Intel Corp. Monday will release faster Xeon processors incorporating a new technology, as well as a server chip set aimed at helping the company reclaim customers it lost due to a bad bet on an unpopular memory solution.
The announcements are among a series of product launches expected this week during the chip makers four-day Intel Developers Forum in San Francisco.
The new Xeons, known by the code name Prestonia, will be offered at 2.2GHz for $615, 2GHz for $417 and 1.8GHz for $251. (Prices are based on 1,000-unit shipments.)
The Xeons, based on the Pentium 4 architecture, are also the first to incorporate a performance-enhancing technology called hyperthreading. The new feature essentially enables a single Xeon to act like virtual dual processors. When used in conjunction with software designed for multi-CPU systems, hyperthreading can provide up to a 40 percent boost in performance compared with a same-speed Xeon with hyperthreading disabled, Intel officials said.
In addition, the chips feature several enhancements over earlier Pentium III Xeons, including twice as much Level 2 cache (512KB of on-die memory) and a faster, 400MHz front-side bus.

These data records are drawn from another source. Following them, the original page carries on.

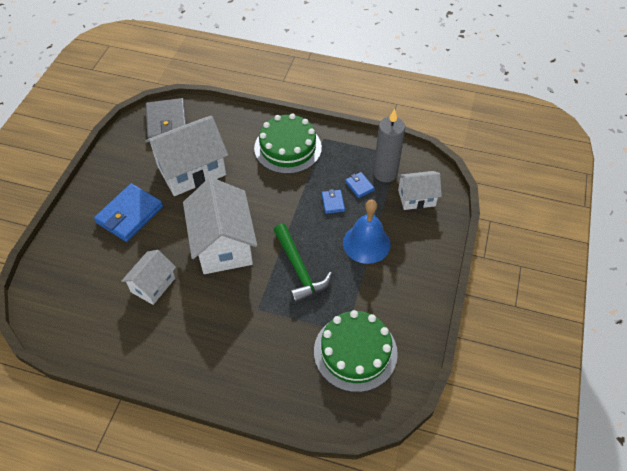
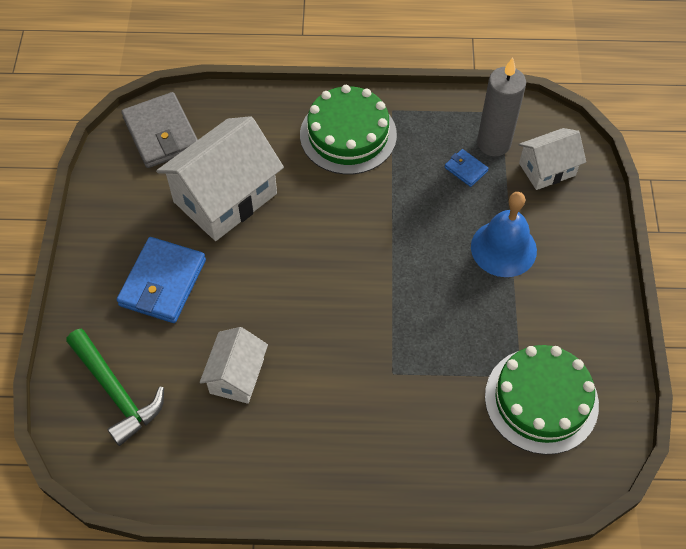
camera: 15 degrees left, 5 degrees up
(223, 244) = (312, 295): white house -> none
(299, 269) = (428, 306): green hammer -> green hammer (116, 391)
(333, 203) = (438, 201): blue wallet -> none

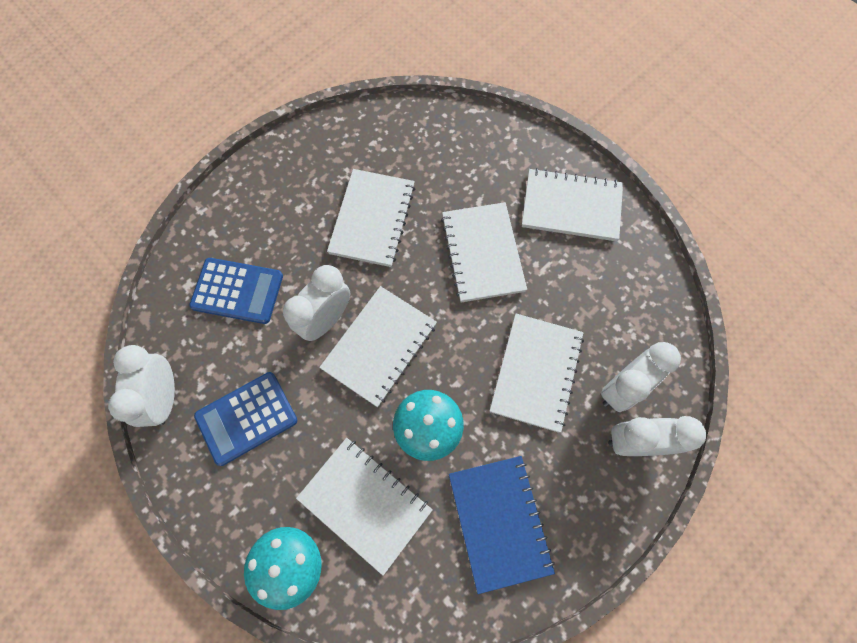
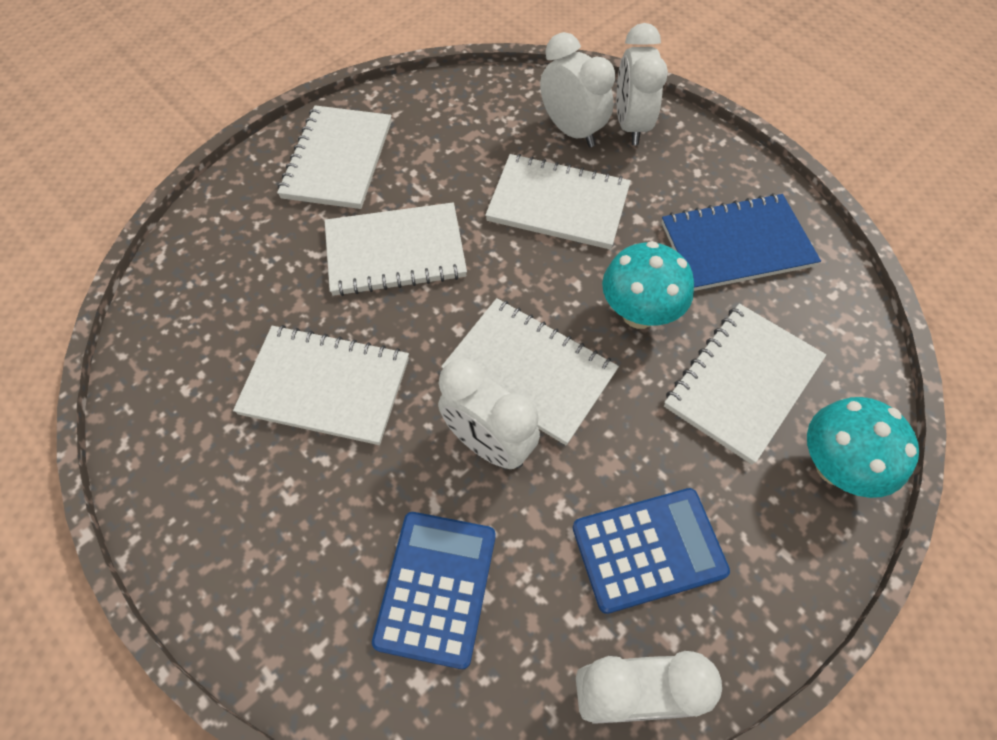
camera: 90 degrees left, 10 degrees down
(246, 418) = (648, 549): blue calculator -> blue calculator turned 75 degrees counterclockwise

Just as noteworthy, Intel will release Monday its E7500 Xeon-based chip set, code named Plumas, for dual-processor servers. It is Intels first release of a dual-processor chip set for servers since 2000 and marks the companys effort to reclaim market share it lost by gambling on a new memory technology.
In 1999, Intel made a controversial decision to design its server chip sets to use a newly emerging memory technology known as RDRAM (Rambus dynamic RAM).
But enterprise customers and computer makers balked at using RDRAM chip sets and instead turned to a relative upstart company called ServerWorks for SDRAM (synchronous DRAM)-enabled chip sets. In 2000, ServerWorks became the leading provider of Intel-based server chip sets, a position of dominance it maintains today.
“Basically Intel was busy working on Rambus-oriented chip sets that nobody wanted,” said industry analyst Nathan Brookwood of Insight 64 in Saratoga, Calif. “ServerWorks made a bet on PC100 memory and PC133 [SDRAM], and it turned out to be the right technical strategy.”
Although Intels new E7500 offers impressive features, including dual-channel double-data-rate SDRAM, 3.2GB-per-second bandwidth and support for 64-bit PCI/PCI-X, the company will face an uphill challenge to get computer makers to design systems based on the chip set, Brookwood said.
“All the OEMs are geared up to support products with ServerWorks chip sets, and their tech people understand the idiosyncrasies of ServersWorks products,” he said. “Several of the top guys, like IBM and HP, will have some sort of offering based on the E7500, but I expect their mainstream entry-level servers are going to remain to be based on ServerWorks chip sets.”
The E7500 will cost from $92 to $132, depending on various configurations, in 1,000-unit shipments.